Bluestone also took an academic role in field, publishing the New York Attorney Malpractice Report from 2002-2004.  He started the “New York Attorney Malpractice Blog” in 2004, where he has published more than 4500 entries.

Mr. Bluestone has written 38 scholarly peer-reviewed articles concerning legal malpractice, many in the Outside Counsel column of the New York Law Journal. He has appeared as an Expert witness in multiple legal malpractice litigations.

Mr. Bluestone is an adjunct professor of law at St. John’s University College of Law, teaching Legal Malpractice.  Mr. Bluestone has argued legal malpractice cases in the Second Circuit, in the New York State Court of Appeals, each of the four New York Appellate Divisions, in all four of  the U.S. District Courts of New York and in Supreme Courts all over the state.  He has also been admitted pro haec vice in the states of Connecticut, New Jersey and Florida and was formally admitted to the US District Court of Connecticut and to its Bankruptcy Court all for legal malpractice matters. He has been retained by U.S. Trustees in legal malpractice cases from Bankruptcy Courts, and has represented municipalities, insurance companies, hedge funds, communications companies and international manufacturing firms. Mr. Bluestone regularly lectures in CLEs on legal malpractice.

Based upon his professional experience Bluestone was named a Diplomate and was Board Certified by the American Board of Professional Liability Attorneys in 2008 in Legal Malpractice. He remains Board Certified.  He was admitted to The Best Lawyers in America from 2012-2019.  He has been featured in Who’s Who in Law since 1993.

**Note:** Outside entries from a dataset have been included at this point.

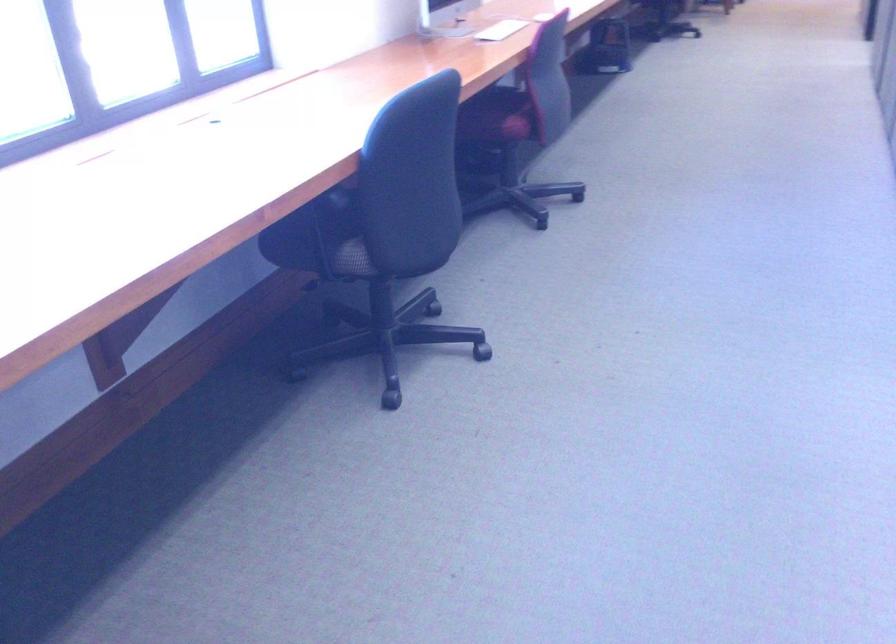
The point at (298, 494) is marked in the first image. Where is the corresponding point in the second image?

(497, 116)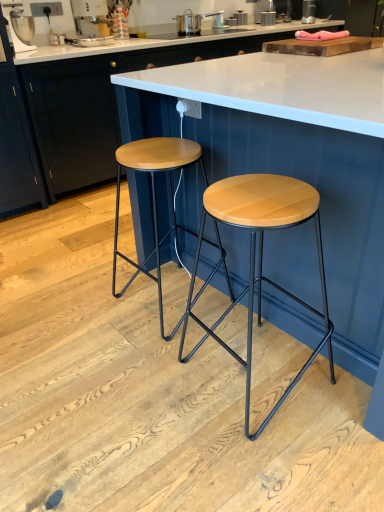
Question: Does wooden table at center contain metallic silver toaster at upper center, the 2th appliance in the bottom-to-top sequence?

Choices:
 (A) no
 (B) yes

Answer: (A)

Question: Is wooden table at center bigger than metallic silver toaster at upper center, arranged as the first appliance when viewed from the right?

Choices:
 (A) no
 (B) yes

Answer: (B)

Question: Considering the relative sizes of wooden table at center and metallic silver toaster at upper center, which appears as the 1th appliance when viewed from the top, in the image provided, is wooden table at center shorter than metallic silver toaster at upper center, which appears as the 1th appliance when viewed from the top,?

Choices:
 (A) no
 (B) yes

Answer: (A)

Question: Is wooden table at center completely or partially outside of metallic silver toaster at upper center, which ranks as the 2th appliance in front-to-back order?

Choices:
 (A) no
 (B) yes

Answer: (B)

Question: Is wooden table at center positioned behind metallic silver toaster at upper center, the first appliance positioned from the back?

Choices:
 (A) yes
 (B) no

Answer: (B)

Question: Is wooden table at center at the right side of metallic silver toaster at upper center, the 2th appliance in the bottom-to-top sequence?

Choices:
 (A) no
 (B) yes

Answer: (A)

Question: Is the surface of wooden stool at center, which is the first stool in right-to-left order, in direct contact with matte white countertop at center?

Choices:
 (A) yes
 (B) no

Answer: (B)

Question: From a real-world perspective, is wooden stool at center, the second stool viewed from the left, below matte white countertop at center?

Choices:
 (A) yes
 (B) no

Answer: (A)

Question: Is wooden stool at center, the second stool viewed from the left, oriented towards matte white countertop at center?

Choices:
 (A) no
 (B) yes

Answer: (A)

Question: Does wooden stool at center, the second stool viewed from the left, have a greater height compared to matte white countertop at center?

Choices:
 (A) yes
 (B) no

Answer: (B)

Question: Can you confirm if wooden stool at center, the second stool viewed from the left, is positioned to the right of matte white countertop at center?

Choices:
 (A) no
 (B) yes

Answer: (B)

Question: From a real-world perspective, is wooden stool at center, the second stool viewed from the left, physically above matte white countertop at center?

Choices:
 (A) yes
 (B) no

Answer: (B)

Question: From the image's perspective, is metallic silver coffee machine at upper left, which is the 2th appliance in right-to-left order, on top of metallic silver toaster at upper center, which ranks as the 2th appliance in front-to-back order?

Choices:
 (A) yes
 (B) no

Answer: (B)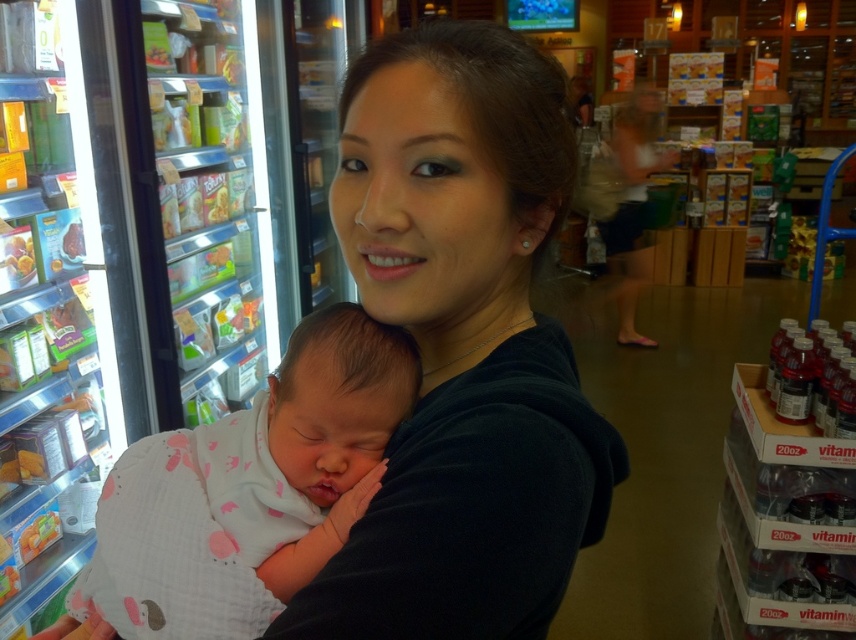
You are a photographer trying to capture a closeup of the baby in the center. The black matte shirt at center and the white cotton swaddle at center are both in the frame. Which item should you adjust to get a clearer focus on the baby?

The black matte shirt at center is larger in size than the white cotton swaddle at center, so you should adjust the black matte shirt at center to move it out of the way to get a clearer focus on the baby.

You are a photographer setting up a shoot in a grocery store. You have a camera that requires a minimum of 1 meter between the subject and the background to focus properly. The subject is the woman wearing the black matte shirt at center holding the white cotton swaddle at center. Given the spatial arrangement described, will your camera be able to focus properly?

The black matte shirt at center and white cotton swaddle at center are both at the center, so their positions do not affect the distance to the background. The camera should be able to focus properly as long as the total distance from the subject to the background meets the 1 meter requirement, which isn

In the last years, Mr. Bluestone has been featured for two particularly noteworthy legal malpractice cases.  The first was a settlement of an $11.9 million dollar default legal malpractice case of Yeo v. Kasowitz, Benson, Torres & Friedman which was reported in the NYLJ on August 15, 2016. Most recently, Mr. Bluestone obtained a rare plaintiff’s verdict in a legal malpractice case on behalf of the City of White Plains v. Joseph Maria, reported in the NYLJ on February 14, 2017. It was the sole legal malpractice jury verdict in the State of New York for 2017.

Bluestone has been at the forefront of the development of legal malpractice principles and has contributed case law decisions, writing and lecturing which have been recognized by his peers.  He is regularly mentioned in academic writing, and his past cases are often cited in current legal malpractice decisions. He is recognized for his ample writings on Judiciary Law § 487, a 850 year old statute deriving from England which relates to attorney deceit.